I'm working with some objects given to me by the API for an architectural modeling program. When navigating the model, I get a set of Component objects. One of the data members of these Component objects is a set of Interface objects.

I'm looking to search for a specific Interface object within these, but am constrained by the fact that I have to search on the Interface object's name, not on the object itself. I'm trying to figure a good way to do this not in O(n^2).
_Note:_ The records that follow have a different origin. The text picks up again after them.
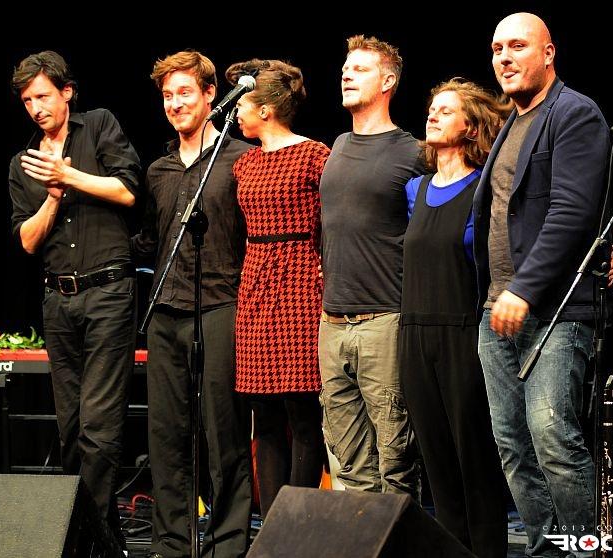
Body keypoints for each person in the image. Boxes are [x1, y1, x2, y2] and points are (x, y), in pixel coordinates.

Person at [473, 13, 611, 557]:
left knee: (554, 440)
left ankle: (585, 551)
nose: (504, 58)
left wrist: (524, 289)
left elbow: (572, 212)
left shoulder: (574, 113)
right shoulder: (512, 122)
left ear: (548, 53)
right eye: (497, 48)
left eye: (517, 46)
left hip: (553, 311)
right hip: (497, 311)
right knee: (514, 448)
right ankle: (545, 549)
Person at [8, 50, 140, 557]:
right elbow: (27, 240)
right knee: (71, 429)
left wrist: (69, 177)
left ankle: (84, 542)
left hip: (107, 293)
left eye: (43, 96)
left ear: (66, 92)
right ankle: (101, 538)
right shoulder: (23, 162)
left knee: (100, 428)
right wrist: (52, 195)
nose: (36, 108)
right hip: (58, 300)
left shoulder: (99, 125)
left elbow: (128, 190)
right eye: (27, 101)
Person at [131, 50, 252, 558]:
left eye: (185, 93)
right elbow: (146, 241)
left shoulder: (241, 159)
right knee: (166, 435)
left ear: (209, 95)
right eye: (167, 95)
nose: (175, 103)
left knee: (223, 433)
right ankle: (172, 544)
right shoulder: (158, 169)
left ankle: (228, 544)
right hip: (166, 310)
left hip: (222, 306)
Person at [400, 79, 510, 558]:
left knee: (475, 462)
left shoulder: (483, 188)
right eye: (432, 108)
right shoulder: (415, 189)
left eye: (446, 110)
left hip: (463, 333)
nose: (433, 115)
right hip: (413, 335)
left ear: (470, 127)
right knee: (437, 464)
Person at [318, 35, 425, 497]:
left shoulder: (413, 151)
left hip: (384, 320)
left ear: (387, 81)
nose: (347, 74)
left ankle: (402, 535)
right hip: (332, 322)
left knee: (395, 460)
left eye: (360, 69)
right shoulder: (339, 144)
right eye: (345, 68)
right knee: (348, 463)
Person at [225, 59, 329, 518]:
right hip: (255, 282)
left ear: (265, 109)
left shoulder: (314, 155)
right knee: (263, 413)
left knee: (302, 411)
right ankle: (271, 528)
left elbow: (333, 222)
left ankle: (299, 525)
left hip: (301, 280)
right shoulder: (244, 163)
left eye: (242, 105)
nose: (236, 113)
This is an example snippet.

for each(Component comp in componentSet)
{
	interfaceSet = comp.getInterfaces();
	for each(Interface inter in interfaceSet)
	{
		if (inter.getName().compare("FOO") == 0)
			... do something
	}
}

I keep trying different methods like throwing things into maps, etc, but keep coming back to the fact that I always need to keep interfaces coupled with their respective components, and for every component in the set, I need to search every interface in their respective sets.

The data structure you need is hashmap or hashtable. Like always, boost got you covered. Look into their hashtable if you want. In a typical hashtable implementation, searching is O(1), that is, its constant.

If you want to stay with stl, you can use std::map. Their search operation is usually logarithmic in size.

The data structure you need is hashmap or hashtable.

I was looking at that, and wondering though, since I'd have to move everything from a set to the hash_map, because the functions I'm calling return only sets, wouldn't I just incur the O(n^2) there? For each component, for each interface, add to map.